2. Raw data is collected first without consideration of relevance. Hypothesis formulation and analysis come later.
3. The data is mostly anonymous.
4. The format and analysis protocol remain the same.
The clinical data has different characteristics:
1. The data is often complex and hence it is difficult to have a uniform format.
2. Data is collected to prove or disprove a hypothesis/diagnosis. Hence only relevant data is collected.
3. The data is often tagged to an individual.
4. The analysis protocol and data collection depends on the hypothesis/diagnosis.
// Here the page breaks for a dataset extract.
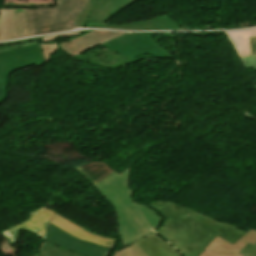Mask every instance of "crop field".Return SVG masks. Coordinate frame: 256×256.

RDF framework would allow abstracting population data from normal everyday HIE data for clinical practice, but both operating within the same ecosystem. The framework will also allow clinical data to have the analytics friendly qualities of genomic data. The clinical viewer can push data into the RDF repository without a separate warehousing process thereby reducing overhead and increasing relevance. New generation wearable devices and monitors can push anonymized raw data directly into the RDF repository. The privacy and security concerns of this architecture will be minimal.
There is another hitherto unexplored advantage for such a clinical RDF repository. Temporal data related to climate changes and other events such as natural calamities can also be pushed into the “structureless” RDF repository making it possible to assess the population health impact of such events.